GenSynth Documentation

Creating Datasets

Refer to TensorFlow documentation for more information and the most recent recommendations. At this time, DarwinAI recommends:

  • Using the shard operator early in the dataset pipeline.

  • Using the shard before using any randomizing operator.

  • The training dataset should provide sharded, shuffled, augmented, and batched data operations in that order.

  • Training, test, and validation datasets may prepare data differently. For example, you could choose to only augment training datasets, choosing not to add randomness to test or validation datasets. Note that avoiding randomness in the test dataset will facilitate a more reproducible accuracy comparison.


If you intend to run Root Cause Analysis, avoid shuffling your validation and test datasets. Doing so could create issues while running your job.

The GenSynth process expects batched data. If you wish to produce data one item at a time, you still must use a batch dimension of size 1.

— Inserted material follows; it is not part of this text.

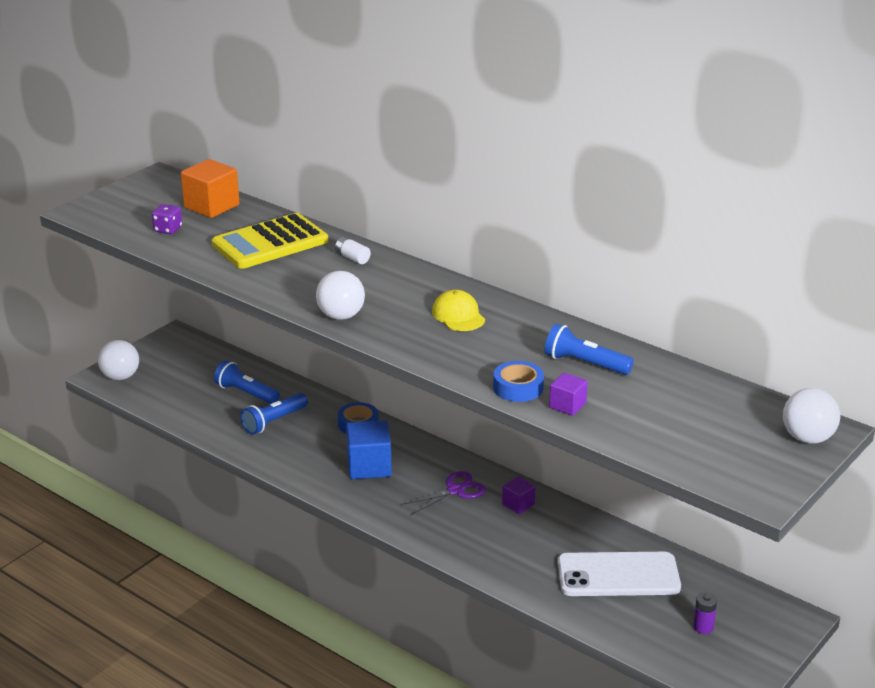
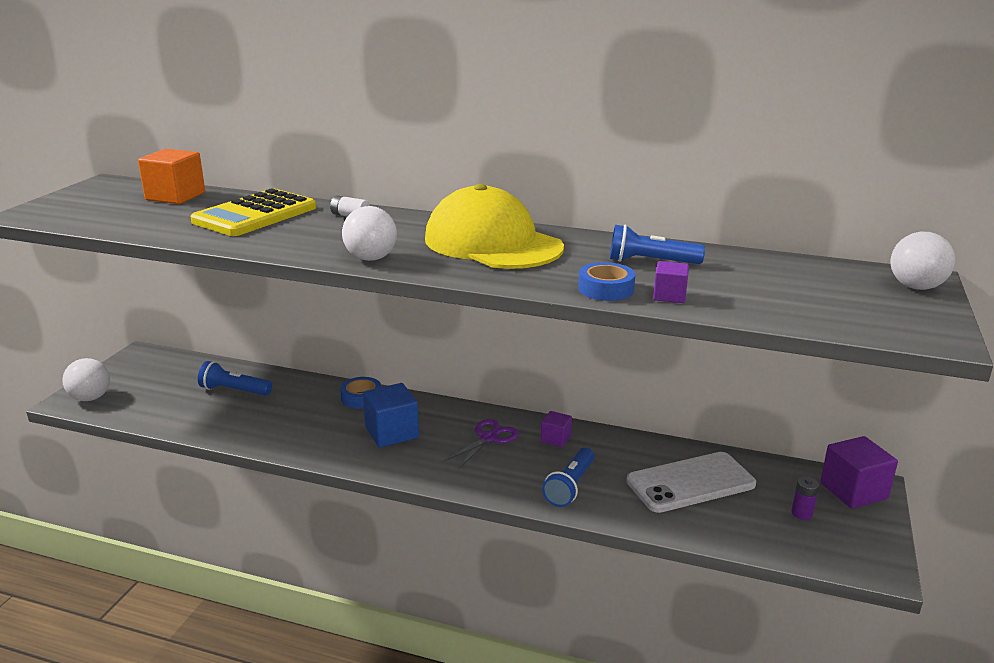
camera: 20 degrees left, 5 degrees down
(168, 229) = (134, 217): purple dice -> none
(274, 421) = (274, 410): blue flashlight -> blue flashlight (570, 486)
(458, 315) = (492, 243): yellow cap -> yellow cap, size x2.26
(773, 618) = (853, 491): none -> purple cube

You can repeat datasets (e.g., with,since the epoch size is determined from the number-of-data and batch-size returned by each method. Specifically, these indicate the size of a training epoch; the number of batches executed during validation and testing will be number-of-data / batch_size.

Ideally, the dataset objects returned should correspond to the same training, validation, and test sets used to train your network. (Any alteration to the data split could bias the results.)